"It is impossible to accept the (CETA) agreement without this decision (of Canada waiving visas for Romanians." I am just reading this statement of our prime minister, the latest in a series opened by the Foreign Affairs Ministry and continued by practically all the officials in Bucharest. I'm reading and I'm thinking, it’s a legitimate question whether, if so firm about the Canadian visas, then… is there anything else we should demand from Brussels as trade-off?

We had a similar position last year (article here - Romanian version),  hearing about "the national interest" we took to Brussels in order to reject the refugee quota allotted by the European Commission, based on an algorithm set up on a EU level. We're fighting quotas for 15 years already (since the beginning of the acceptance process) and we still have not learned the beauty and harshness of the European game / negotiations: ceding where it's "really impossible", pushing where one's strengths are and where allies can be drawn… just like in any other negotiations, only with "extraordinary, long-term stakes."
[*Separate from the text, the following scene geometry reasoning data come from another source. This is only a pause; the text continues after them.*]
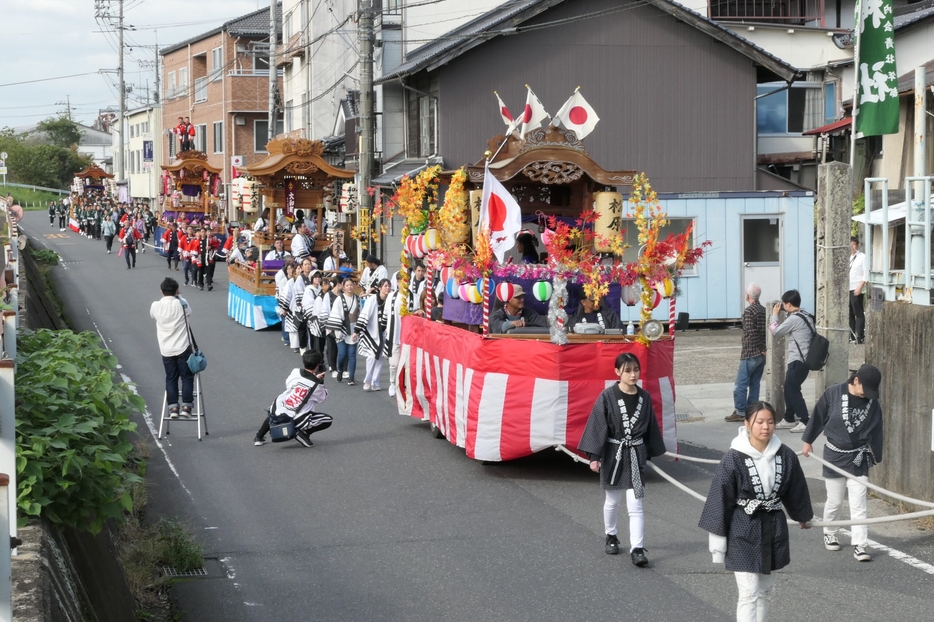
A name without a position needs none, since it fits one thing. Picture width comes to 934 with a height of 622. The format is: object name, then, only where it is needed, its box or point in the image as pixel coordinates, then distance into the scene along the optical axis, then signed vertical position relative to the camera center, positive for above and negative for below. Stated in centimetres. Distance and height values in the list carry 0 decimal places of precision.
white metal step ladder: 1379 -188
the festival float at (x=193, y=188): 4447 +310
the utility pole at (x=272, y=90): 3684 +571
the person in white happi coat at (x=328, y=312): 1867 -82
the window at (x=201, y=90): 5978 +933
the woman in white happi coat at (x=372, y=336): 1762 -116
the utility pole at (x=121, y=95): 6881 +1053
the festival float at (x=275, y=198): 2484 +166
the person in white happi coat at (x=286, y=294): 2173 -59
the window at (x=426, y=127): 2823 +343
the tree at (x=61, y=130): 9956 +1202
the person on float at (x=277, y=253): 2586 +24
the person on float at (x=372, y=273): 2052 -20
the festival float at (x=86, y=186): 6517 +465
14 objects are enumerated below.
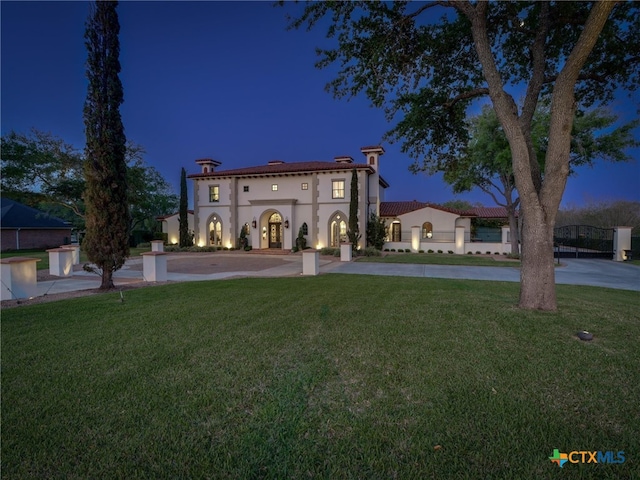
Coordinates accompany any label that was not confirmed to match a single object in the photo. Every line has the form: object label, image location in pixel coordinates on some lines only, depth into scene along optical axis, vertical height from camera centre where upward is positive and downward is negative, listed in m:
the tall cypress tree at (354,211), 20.88 +1.65
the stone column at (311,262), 11.77 -1.14
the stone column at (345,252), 17.62 -1.07
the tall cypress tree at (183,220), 24.86 +1.16
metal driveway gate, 19.78 -0.71
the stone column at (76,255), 12.77 -1.10
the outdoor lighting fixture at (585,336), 4.33 -1.49
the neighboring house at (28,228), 25.56 +0.43
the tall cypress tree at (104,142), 8.23 +2.58
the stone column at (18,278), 7.26 -1.14
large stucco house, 22.38 +1.94
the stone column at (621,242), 17.55 -0.41
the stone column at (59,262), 11.24 -1.11
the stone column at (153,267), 10.34 -1.20
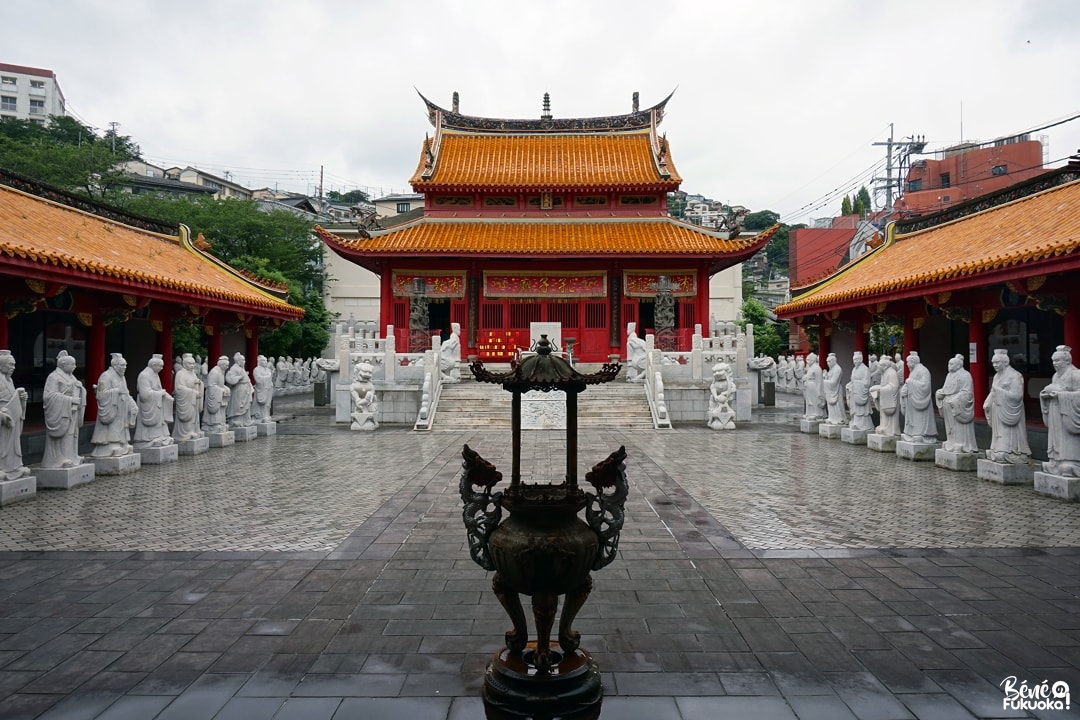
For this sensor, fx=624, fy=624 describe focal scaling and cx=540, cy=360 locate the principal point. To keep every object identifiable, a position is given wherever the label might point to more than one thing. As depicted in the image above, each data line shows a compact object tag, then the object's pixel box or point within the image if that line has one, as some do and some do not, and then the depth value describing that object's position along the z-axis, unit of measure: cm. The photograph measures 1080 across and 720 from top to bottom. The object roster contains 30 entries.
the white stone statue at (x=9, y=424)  766
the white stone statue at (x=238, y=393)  1363
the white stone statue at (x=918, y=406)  1049
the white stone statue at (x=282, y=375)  2617
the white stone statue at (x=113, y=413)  959
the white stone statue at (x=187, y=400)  1139
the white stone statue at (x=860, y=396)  1259
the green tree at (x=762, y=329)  3678
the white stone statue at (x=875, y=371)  1224
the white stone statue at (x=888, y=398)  1159
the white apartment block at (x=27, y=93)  5431
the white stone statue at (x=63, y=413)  836
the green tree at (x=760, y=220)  7812
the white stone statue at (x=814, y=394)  1476
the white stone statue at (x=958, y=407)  962
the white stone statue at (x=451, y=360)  1789
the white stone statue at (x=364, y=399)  1517
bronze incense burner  310
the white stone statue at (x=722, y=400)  1534
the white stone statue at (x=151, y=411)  1059
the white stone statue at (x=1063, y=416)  783
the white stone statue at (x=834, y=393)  1354
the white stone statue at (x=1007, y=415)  866
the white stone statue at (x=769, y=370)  2322
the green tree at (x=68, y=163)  2841
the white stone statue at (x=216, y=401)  1274
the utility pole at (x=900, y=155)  3875
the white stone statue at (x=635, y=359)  1783
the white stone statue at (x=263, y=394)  1455
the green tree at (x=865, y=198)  6838
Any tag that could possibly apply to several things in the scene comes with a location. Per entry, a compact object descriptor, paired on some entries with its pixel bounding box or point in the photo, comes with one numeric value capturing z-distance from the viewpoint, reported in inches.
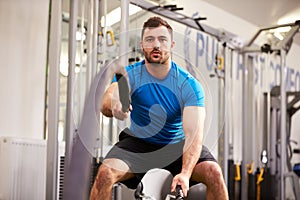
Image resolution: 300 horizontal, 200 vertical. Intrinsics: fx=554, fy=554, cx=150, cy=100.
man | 113.6
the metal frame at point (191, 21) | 152.9
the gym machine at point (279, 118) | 202.8
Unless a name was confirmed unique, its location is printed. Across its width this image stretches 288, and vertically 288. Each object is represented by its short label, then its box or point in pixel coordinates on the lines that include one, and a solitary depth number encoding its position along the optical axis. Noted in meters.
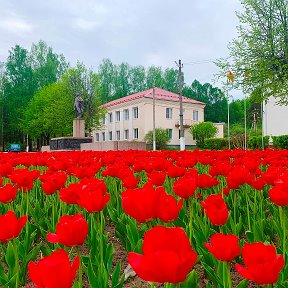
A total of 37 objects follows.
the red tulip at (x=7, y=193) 1.87
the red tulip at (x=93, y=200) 1.45
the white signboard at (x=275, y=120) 24.57
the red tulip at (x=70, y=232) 1.14
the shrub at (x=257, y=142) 20.99
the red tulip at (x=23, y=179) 2.17
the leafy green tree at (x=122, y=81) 46.84
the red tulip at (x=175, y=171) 2.49
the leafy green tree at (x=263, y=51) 16.45
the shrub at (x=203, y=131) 33.31
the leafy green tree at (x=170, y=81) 49.35
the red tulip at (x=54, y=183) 2.10
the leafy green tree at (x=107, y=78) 46.35
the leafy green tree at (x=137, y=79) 47.85
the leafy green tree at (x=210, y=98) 54.28
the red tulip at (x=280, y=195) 1.49
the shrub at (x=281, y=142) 18.46
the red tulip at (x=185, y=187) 1.76
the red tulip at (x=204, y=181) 2.14
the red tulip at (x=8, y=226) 1.25
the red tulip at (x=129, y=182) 2.06
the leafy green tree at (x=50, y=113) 31.78
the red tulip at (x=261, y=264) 0.77
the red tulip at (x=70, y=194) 1.75
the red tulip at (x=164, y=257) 0.70
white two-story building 33.60
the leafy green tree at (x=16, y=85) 37.94
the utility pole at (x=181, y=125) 19.27
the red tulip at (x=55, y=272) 0.76
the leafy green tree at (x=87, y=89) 32.19
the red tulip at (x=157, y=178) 2.13
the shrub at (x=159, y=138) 30.72
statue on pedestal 20.61
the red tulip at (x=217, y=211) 1.39
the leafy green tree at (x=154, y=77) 48.43
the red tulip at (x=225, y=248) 1.01
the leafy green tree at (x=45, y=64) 38.72
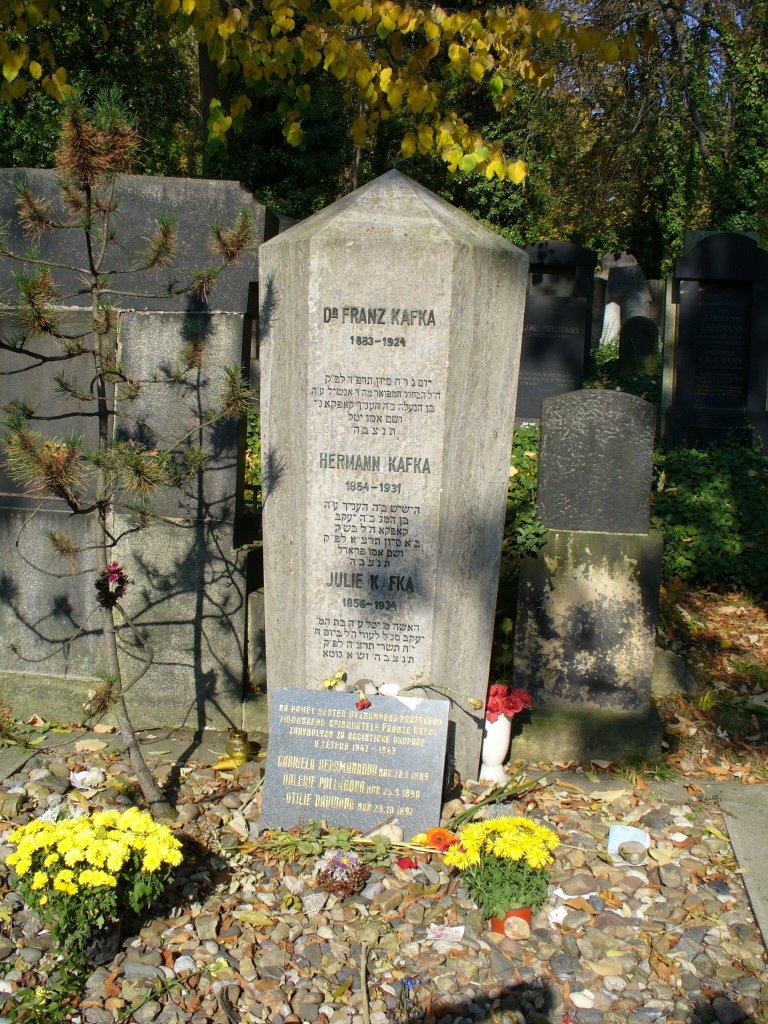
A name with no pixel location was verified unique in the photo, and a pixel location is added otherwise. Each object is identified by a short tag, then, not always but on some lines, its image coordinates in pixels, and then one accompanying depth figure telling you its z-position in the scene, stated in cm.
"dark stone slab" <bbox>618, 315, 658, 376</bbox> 1453
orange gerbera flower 362
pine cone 335
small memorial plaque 386
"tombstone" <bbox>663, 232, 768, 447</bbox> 1060
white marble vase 420
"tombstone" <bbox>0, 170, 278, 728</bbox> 436
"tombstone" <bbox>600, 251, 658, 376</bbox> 2036
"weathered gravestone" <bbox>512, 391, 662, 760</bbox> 445
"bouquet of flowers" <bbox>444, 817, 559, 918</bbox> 322
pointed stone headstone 381
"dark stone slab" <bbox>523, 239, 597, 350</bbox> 1451
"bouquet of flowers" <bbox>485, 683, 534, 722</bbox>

The matter I discussed back then is hotter than ever nowadays. The Guardian just reported that the journalists already saw the final draft of the Common Consolidated Corporate Tax Base (CCTB) Directive, to be most probably issued next week. It's a topic which's consequences to our national economy I mention on every occasion, as we'll get used to it anyhow on every occasion - please see a relevant article here. By the time we get used to it, however, there will be little to do about it: the matter will be already settled.

So we will have a common taxation base throughout the EU for the big European groups (including their Romanian subsidiaries), then the base will be consolidated on a group level (and the profit will be shared among subsidiaries based on an algorithm). Why should be interested in this as a priority? Because on a common taxation base, countries like Romania will be no longer allowed to use arguments like, "we're more attractive due to accelerated amortization," for instance. And "we have a lower tax level" will actually became void! The topic is, therefore, investments, the way we manage to draw value-added investments that allow us a real income growth - in other words, a real integration into Europe.

I confess to my readers that I wish I heard lately at least a minimal official reassurance or a single public mention like, yes our representatives in Brussels saw the final version of the directive (at least as much as The Guardian's journalists), and we as a country already have a strategy for negotiating the algorithms used for splitting the profits of multinationals.

I honestly fail to understand why the issue of Canadian visas is more immediate than ever (anyhow, I'm hearing that the Canadian side agrees to waive visas by 2018). Moreover, the EU, which wants to absorb the Brexit shock by unprecedented integration, really has not time for our and Bulgarians' problem with visas, or Walloons' upset about economy, meaning about ... multinationals (at least their issue is related to CETA). On the other hand, the Canadians are raising the stakes very high, bluntly asking Brussels, "if Europe is incapable of signing a progressive trade deal with a country like Canada, then who does Europe think it can do business with in the years to come?"

So this is about a European interest, a much higher stake. Romania has much higher interests in the EU, long-term ones, too, than getting the Union's support to make Canadians allow us visiting without visas. The question still stands: what is our game in Europe? What are our really important stakes?

Article by Adrian Luca, TPS, published on contributors.ro, October 20, 2016

Update (October 21) - We just learned this morning that Canada is finally capitulating: it waives visas for all Romanians, not starting from 2018, but from December 1, 2017. And pay attention: if all of us go there, the Canadians could reinstate the visas for three years.What I want to see is what will we negotiate then, in exchange of what?